Dong quai has a relaxing effect on uterine muscles and a stimulating uterine effect when the herb is decocted long enough to drive off the volatiles. Dong quai has a tonic effect on all female reproductive organs and increases blood flow to the uterus. It has been found to increase the rate of uterine tissue multiplication, normalize irregular uterine contractions, decrease uterine bleeding, and decrease menstrual pain. It has also been shown that effects on the uterus are not due to any estrogenic or hormonal mode of action.

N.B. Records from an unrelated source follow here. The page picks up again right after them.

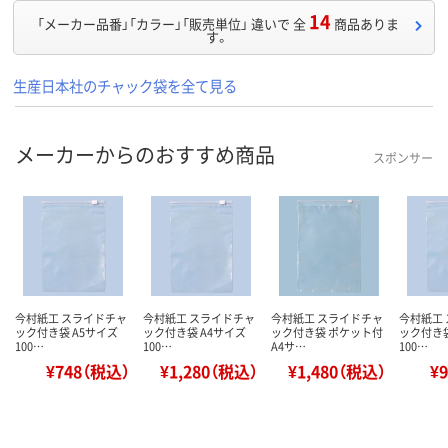
14
「メーカー品番」「カラー」「販売単位」 違いで 全
商品ありま
す。
生産日本社のチャック袋を全て見る
メーカーからのおすすめ商品
スポンサー
今村紙工 スライドチャ
今村紙工 スライドチャ
今村紙工 スライドチャ
今村紙工
ック付き袋 A5サイズ
ック付き袋 A4サイズ
ック付き袋 ポケット付
ック付き袋
100…
100…
A4サ…
100…
¥748（税込）
¥1,280（税込）
¥1,480（税込）
¥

Dong quai has significant effects as a diuretic, laxative, hepatoprotective, analgesic, anti-inflammatory, antibacterial, and antispasmodic herb. The sedative properties of dong quai ameliorate emotional distress and irritability. It is used to treat mild anemia and as a liver tonic. Dong quai is also commonly used as a reproductive normalizer to normalize digestion and relieve flatulence. When used in combination with ginseng and astragalus, dong quai may decrease symptoms of chest pain and improve exercise tolerance. The herb has also been useful in the treatment of migraine headaches. Dong quai has been used successfully to support treatment of hepatitis, thrombosis, herpes zoster, rheumatic pain, chronic bronchitis, and vitamin E deficiency.

 

Side effects, precautions, interactions


Dong quai is generally considered to be quite safe when used properly. Dong quai is not recommended for pregnant or breast-feeding women. Because the root contains chemicals called psoralens, dong quai may cause some fair-skinned people to become more sensitive to sunlight. Dong quai should not be used by those who have chronic diarrhea or abdominal bloating. The essential oil of dong quai contains a small amount of cancer-causing substances, so driking directly drinking is not recommended. Men with prostate cancer and women with endometriosis, breast cancer, or cancers of the uterus or ovaries should not take dong quai. Dong quai may increase the anti-clotting effects of prescription anticoagulants and antiplatelet agents, aspirin, and other herbal products.